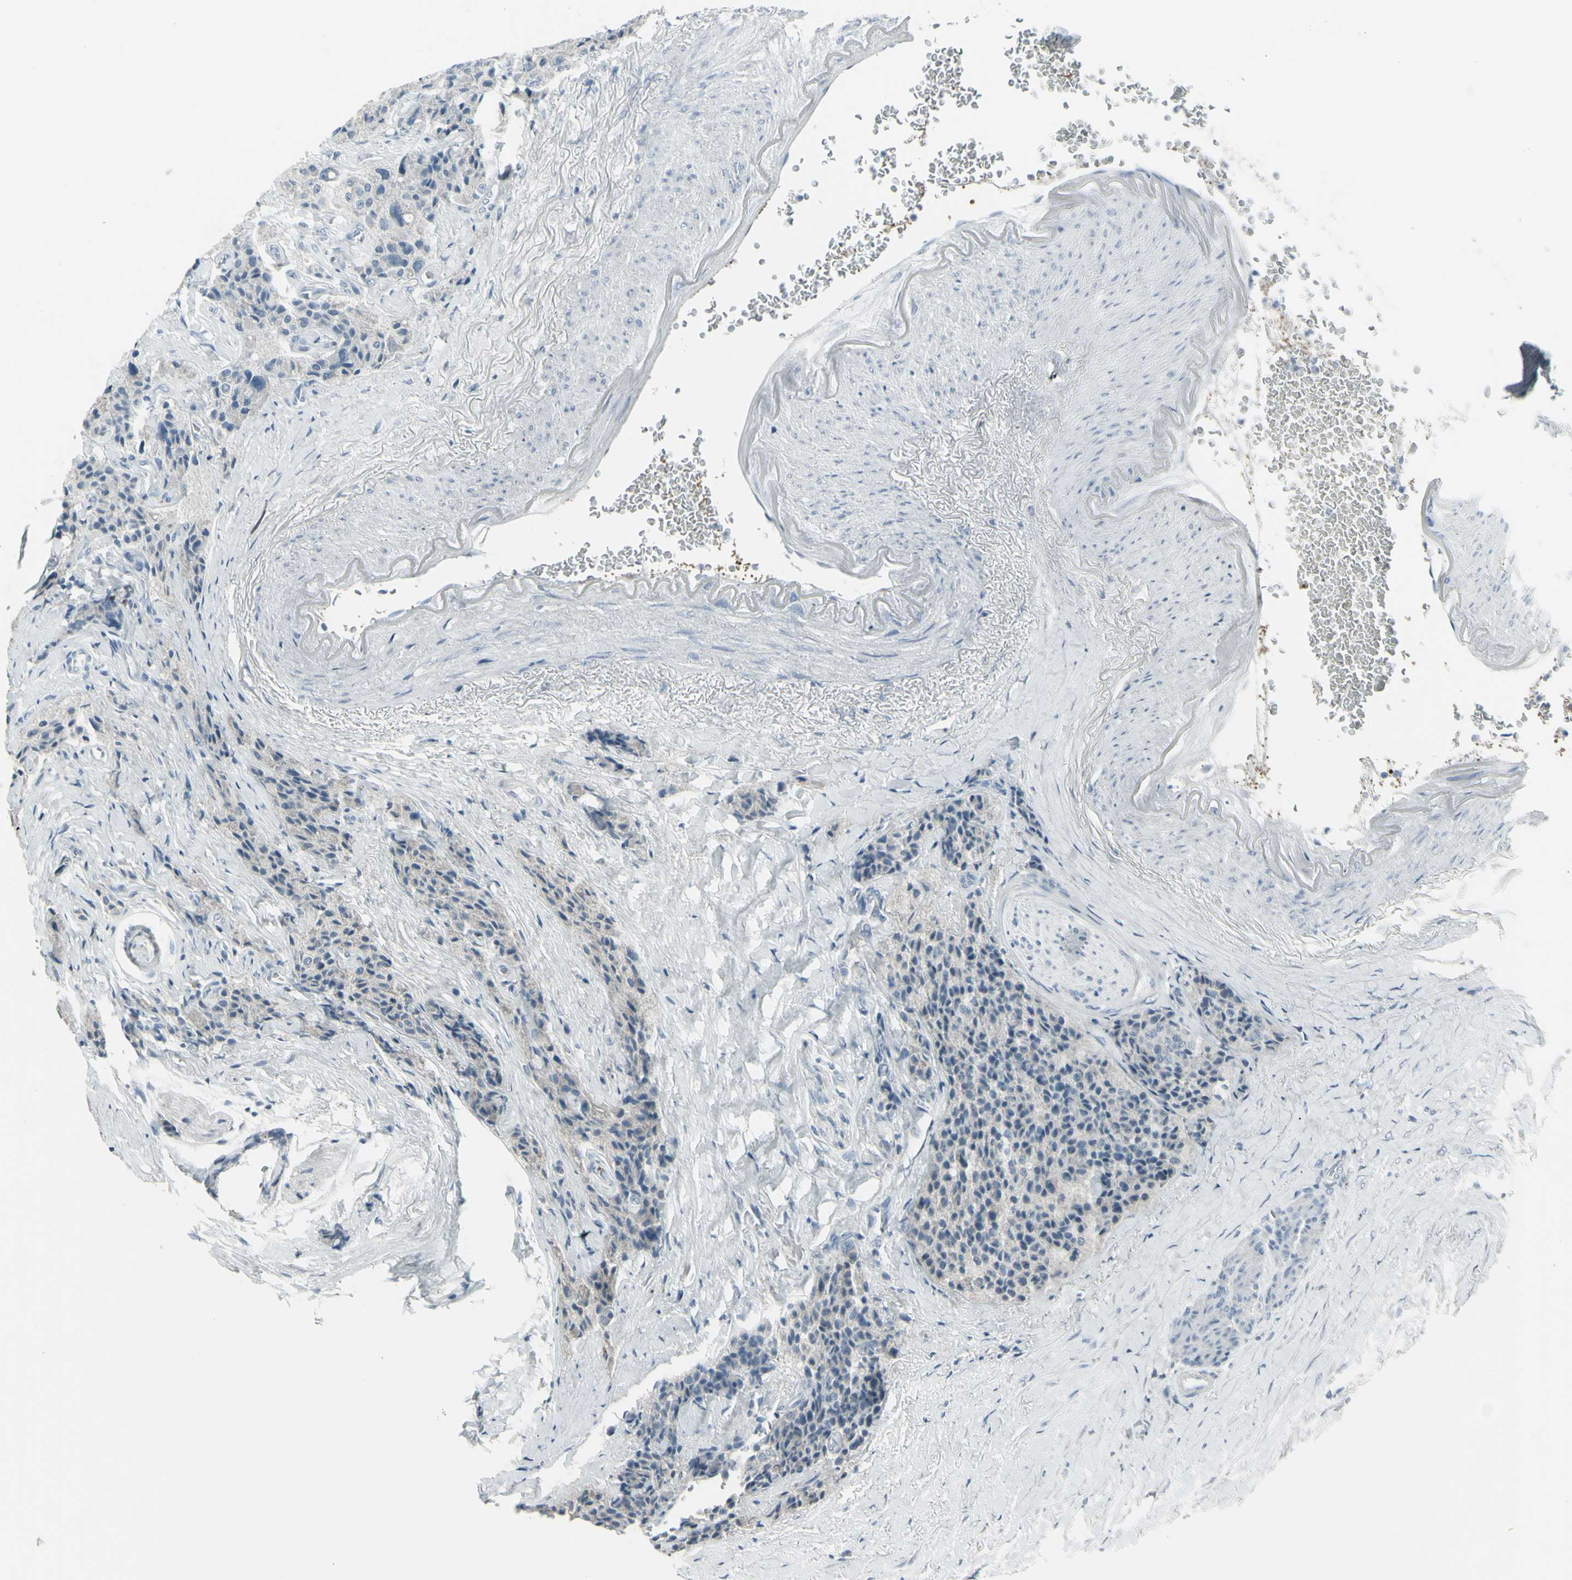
{"staining": {"intensity": "negative", "quantity": "none", "location": "none"}, "tissue": "carcinoid", "cell_type": "Tumor cells", "image_type": "cancer", "snomed": [{"axis": "morphology", "description": "Carcinoid, malignant, NOS"}, {"axis": "topography", "description": "Colon"}], "caption": "Tumor cells show no significant protein staining in carcinoid (malignant).", "gene": "CD79B", "patient": {"sex": "female", "age": 61}}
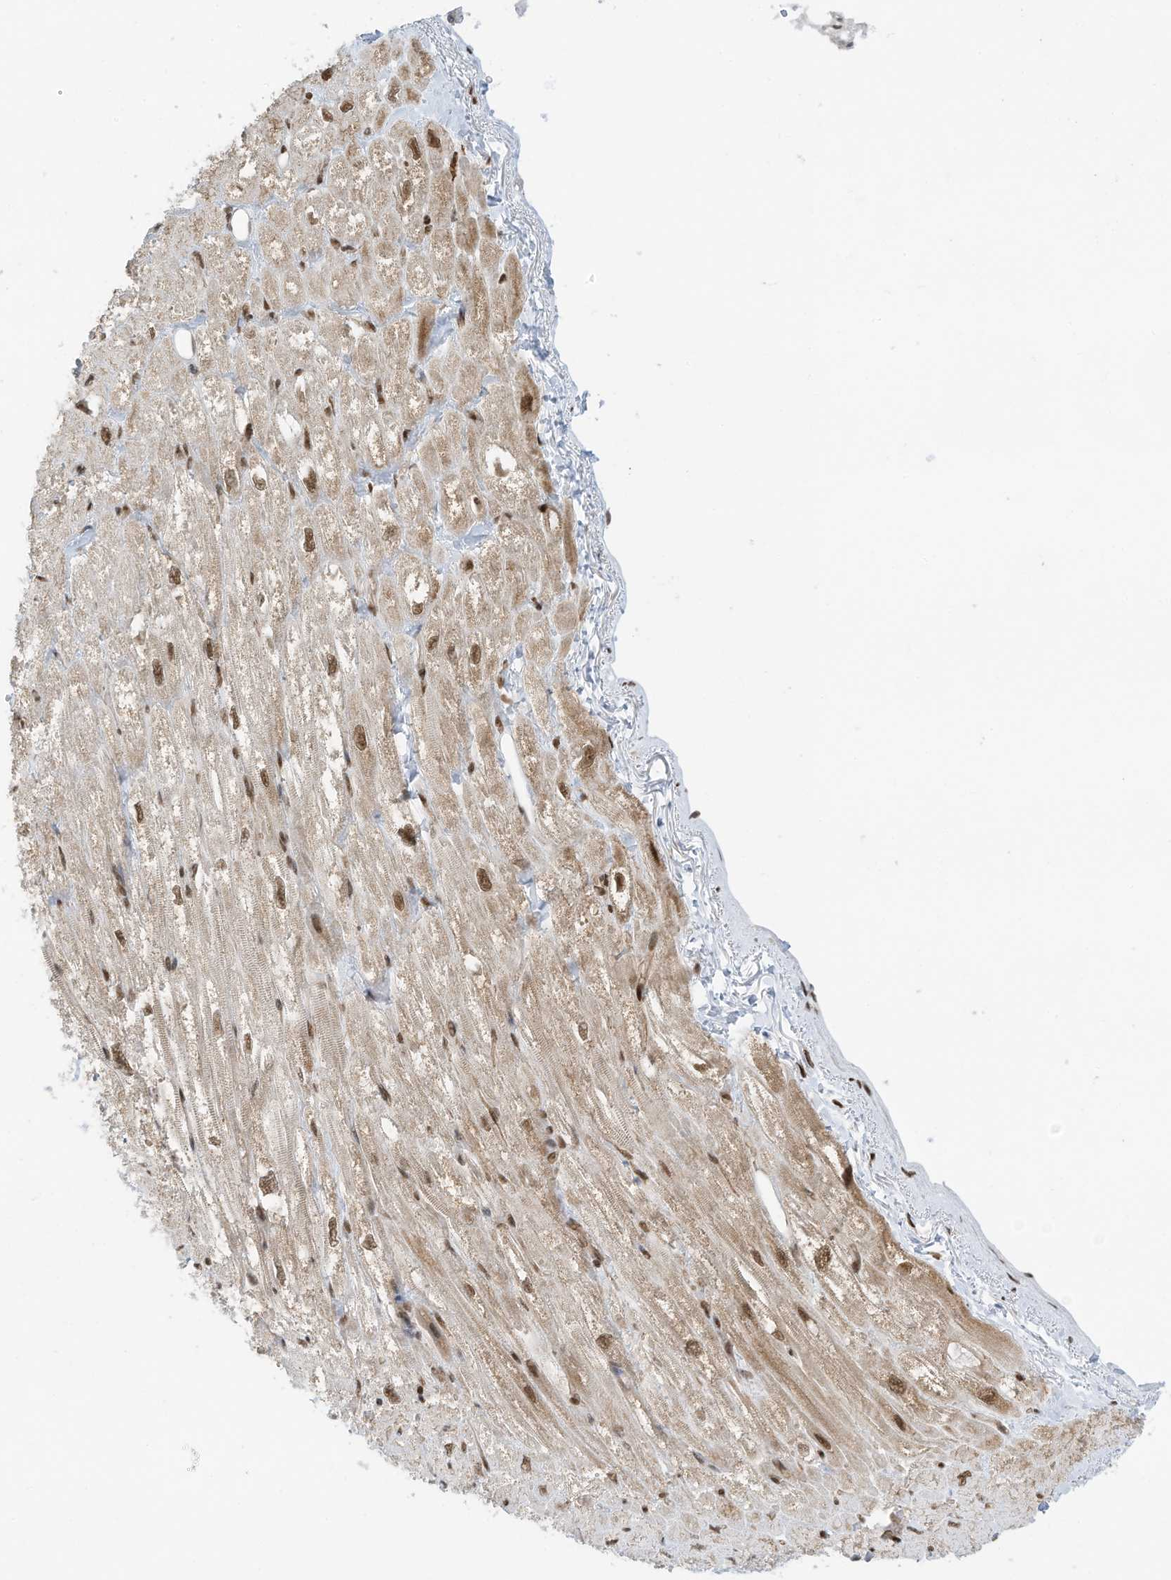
{"staining": {"intensity": "moderate", "quantity": ">75%", "location": "nuclear"}, "tissue": "heart muscle", "cell_type": "Cardiomyocytes", "image_type": "normal", "snomed": [{"axis": "morphology", "description": "Normal tissue, NOS"}, {"axis": "topography", "description": "Heart"}], "caption": "Immunohistochemistry (IHC) of unremarkable human heart muscle displays medium levels of moderate nuclear positivity in about >75% of cardiomyocytes.", "gene": "AURKAIP1", "patient": {"sex": "male", "age": 50}}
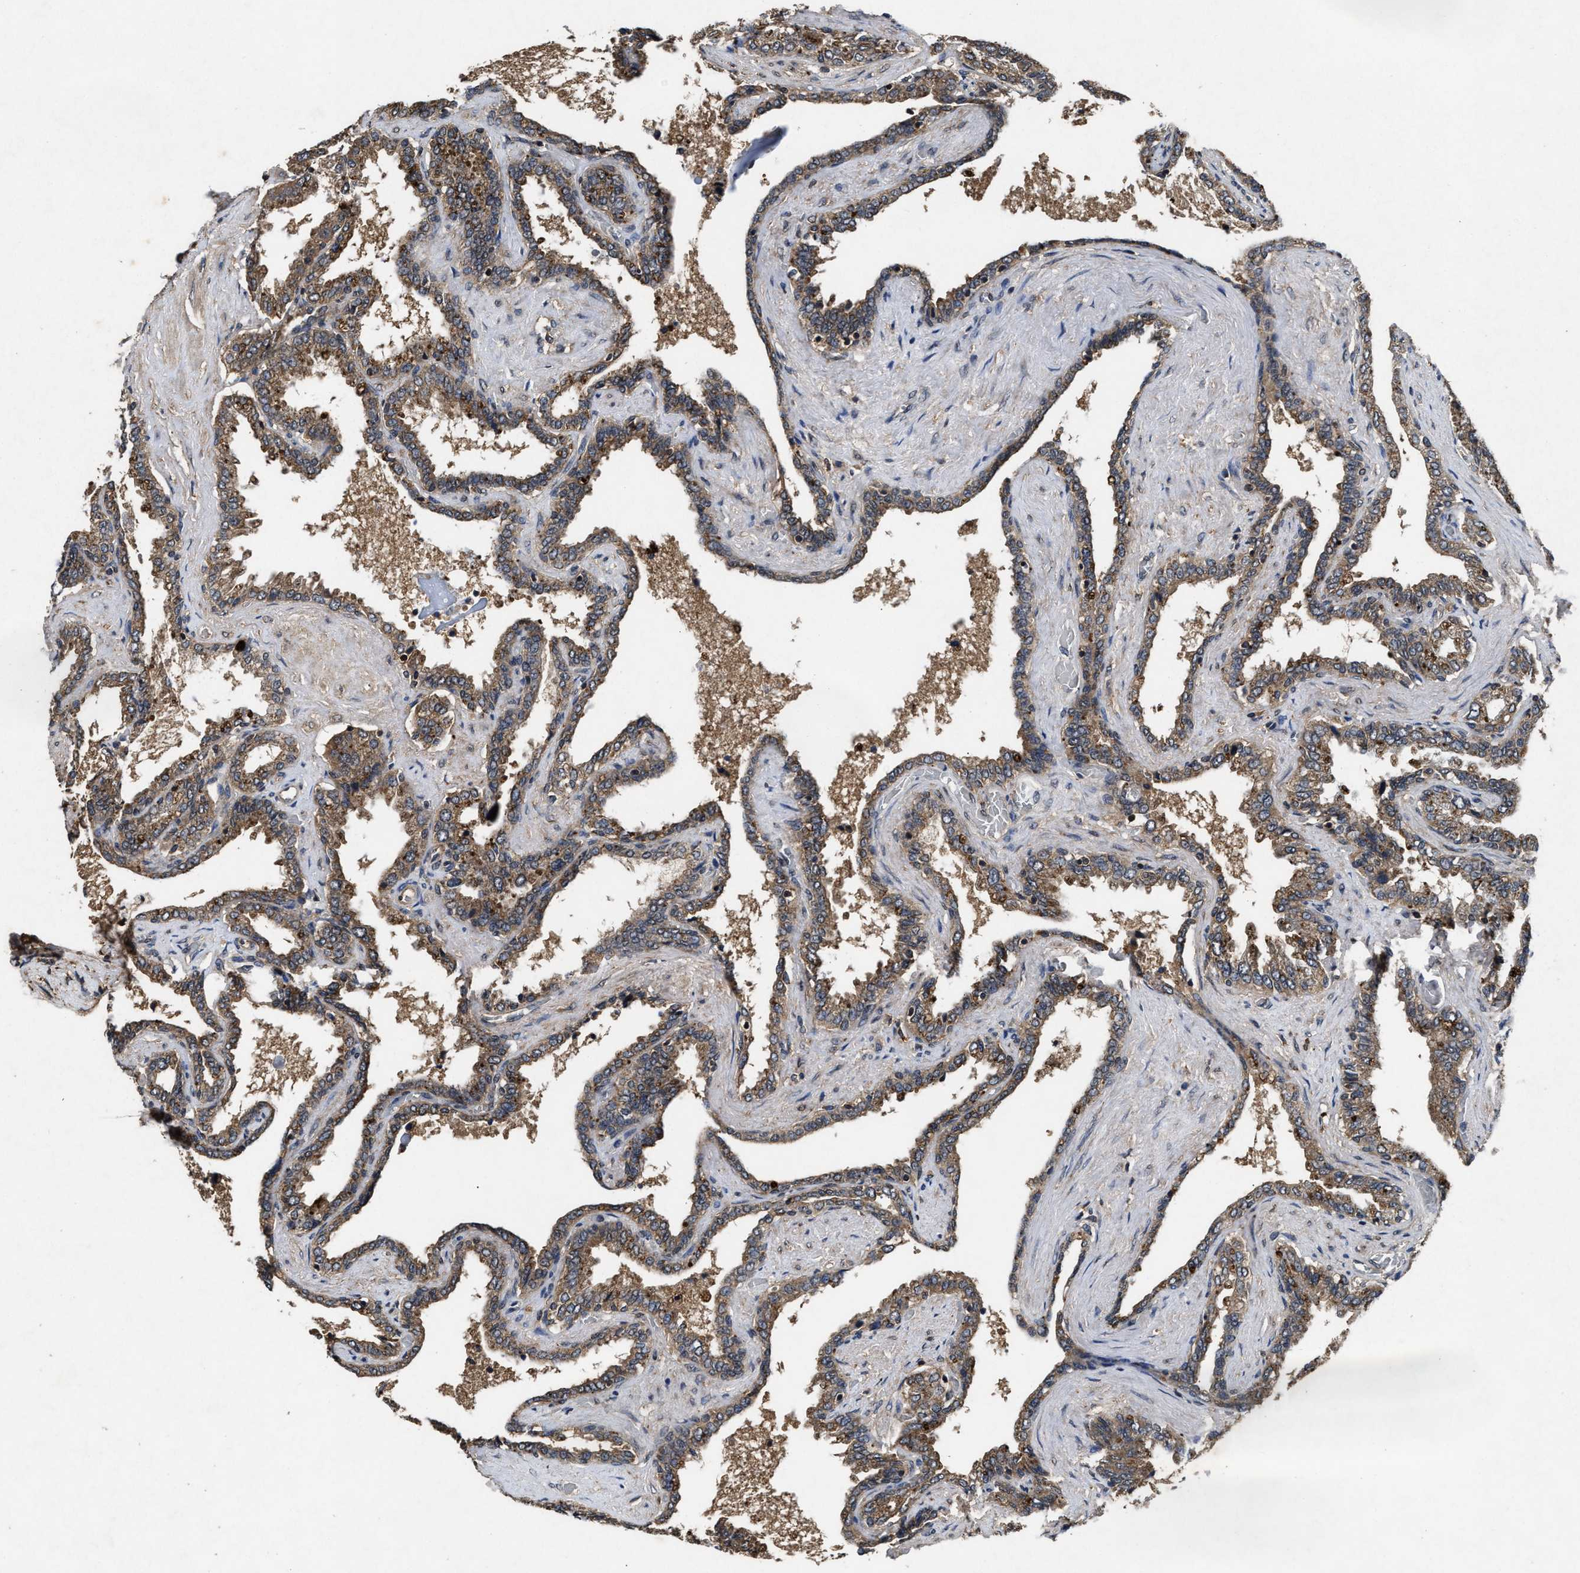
{"staining": {"intensity": "moderate", "quantity": ">75%", "location": "cytoplasmic/membranous"}, "tissue": "seminal vesicle", "cell_type": "Glandular cells", "image_type": "normal", "snomed": [{"axis": "morphology", "description": "Normal tissue, NOS"}, {"axis": "topography", "description": "Seminal veicle"}], "caption": "Immunohistochemistry of unremarkable human seminal vesicle demonstrates medium levels of moderate cytoplasmic/membranous expression in approximately >75% of glandular cells.", "gene": "PDAP1", "patient": {"sex": "male", "age": 46}}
---------------
» What this task involves: An exact retyping of the material, minus the pictures, is the required answer.

» Response:
{"staining": {"intensity": "negative", "quantity": "none", "location": "none"}, "tissue": "carcinoid", "cell_type": "Tumor cells", "image_type": "cancer", "snomed": [{"axis": "morphology", "description": "Carcinoid, malignant, NOS"}, {"axis": "topography", "description": "Colon"}], "caption": "Tumor cells show no significant protein staining in carcinoid (malignant).", "gene": "CD79B", "patient": {"sex": "female", "age": 61}}
{"staining": {"intensity": "moderate", "quantity": ">75%", "location": "nuclear"}, "tissue": "heart muscle", "cell_type": "Cardiomyocytes", "image_type": "normal", "snomed": [{"axis": "morphology", "description": "Normal tissue, NOS"}, {"axis": "topography", "description": "Heart"}], "caption": "Immunohistochemistry (IHC) of unremarkable human heart muscle displays medium levels of moderate nuclear positivity in about >75% of cardiomyocytes.", "gene": "AURKAIP1", "patient": {"sex": "male", "age": 50}}
{"staining": {"intensity": "moderate", "quantity": ">75%", "location": "cytoplasmic/membranous"}, "tissue": "seminal vesicle", "cell_type": "Glandular cells", "image_type": "normal", "snomed": [{"axis": "morphology", "description": "Normal tissue, NOS"}, {"axis": "topography", "description": "Seminal veicle"}], "caption": "Immunohistochemistry of unremarkable human seminal vesicle demonstrates medium levels of moderate cytoplasmic/membranous expression in approximately >75% of glandular cells.", "gene": "PDAP1", "patient": {"sex": "male", "age": 46}}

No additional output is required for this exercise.